◆ WORK REQUEST A
In the law review text, list the groups for which the Pepperdine Law Review is said to have been a resource.

^^^^

The Pepperdine Law Review is a student-edited law journal published by an independent student group composed of second- and third-year J.D. students at Pepperdine University School of Law. The Law Review publishes four to five issues a year and sponsors an annual symposium on a relevant legal topic. Since its founding in 1972, the Pepperdine Law Review has been a resource for practitioners, law professors, and judges alike. The Law Review has been cited several times by the United States Supreme Court, and is available on Westlaw and LexisNexis.

Membership 
Members of the Law Review are selected on the basis of academic excellence and participation in a rigorous selection process. Students in the top 10% of their first-year class may elect to join the journal's staff ("grading on"), and other students in the top 50% may seek membership by participating in an anonymously graded writing competition ("writing on").

^^^^

◆ WORK REQUEST B
In the entries, take the stretch from the line containing "right wrist: (591, 1358, -31)" through the end of the entries and switch "hip" to "hip joint", leaving everything else unchanged. Return only those lines.

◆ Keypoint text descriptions
^^^^

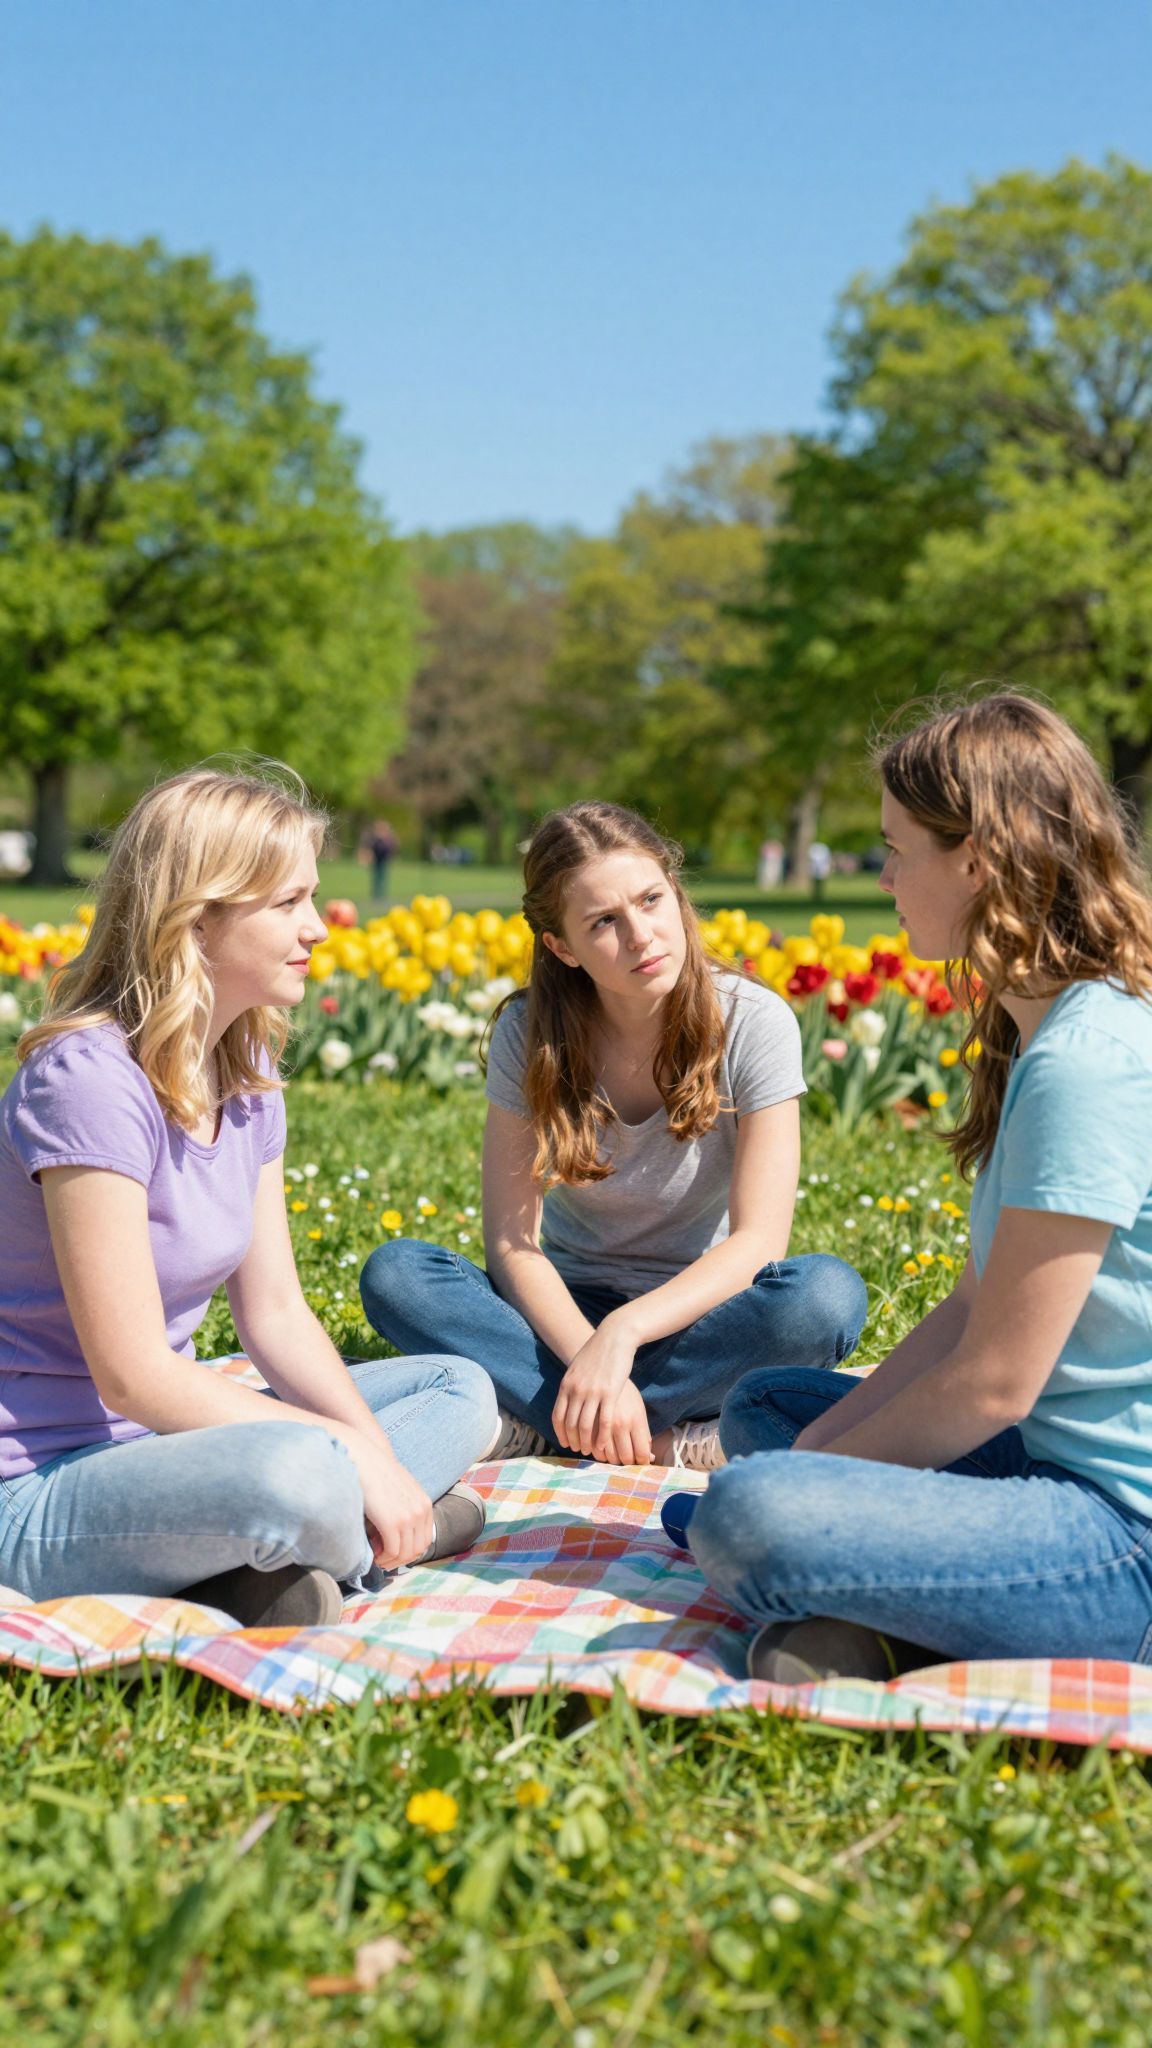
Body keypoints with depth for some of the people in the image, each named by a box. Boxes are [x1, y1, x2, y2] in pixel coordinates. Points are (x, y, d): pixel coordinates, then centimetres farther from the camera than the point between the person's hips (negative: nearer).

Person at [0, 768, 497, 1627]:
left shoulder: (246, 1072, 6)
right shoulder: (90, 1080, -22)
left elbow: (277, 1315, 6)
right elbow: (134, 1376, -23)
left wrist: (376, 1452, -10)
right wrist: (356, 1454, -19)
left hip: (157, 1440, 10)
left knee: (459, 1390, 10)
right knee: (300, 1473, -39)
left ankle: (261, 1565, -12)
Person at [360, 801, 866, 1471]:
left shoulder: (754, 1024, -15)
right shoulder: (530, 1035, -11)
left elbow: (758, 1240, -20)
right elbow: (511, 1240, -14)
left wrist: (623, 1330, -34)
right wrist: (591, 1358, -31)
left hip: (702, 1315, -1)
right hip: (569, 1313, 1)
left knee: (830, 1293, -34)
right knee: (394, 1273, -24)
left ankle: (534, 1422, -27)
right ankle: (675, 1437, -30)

^^^^

◆ WORKED SOLUTION A
Practitioners, law professors, and judges.

◆ WORKED SOLUTION B
right wrist: (591, 1358, -31)
left hip joint: (702, 1315, -1)
right hip joint: (569, 1313, 1)
left knee: (830, 1293, -34)
right knee: (394, 1273, -24)
left ankle: (534, 1422, -27)
right ankle: (675, 1437, -30)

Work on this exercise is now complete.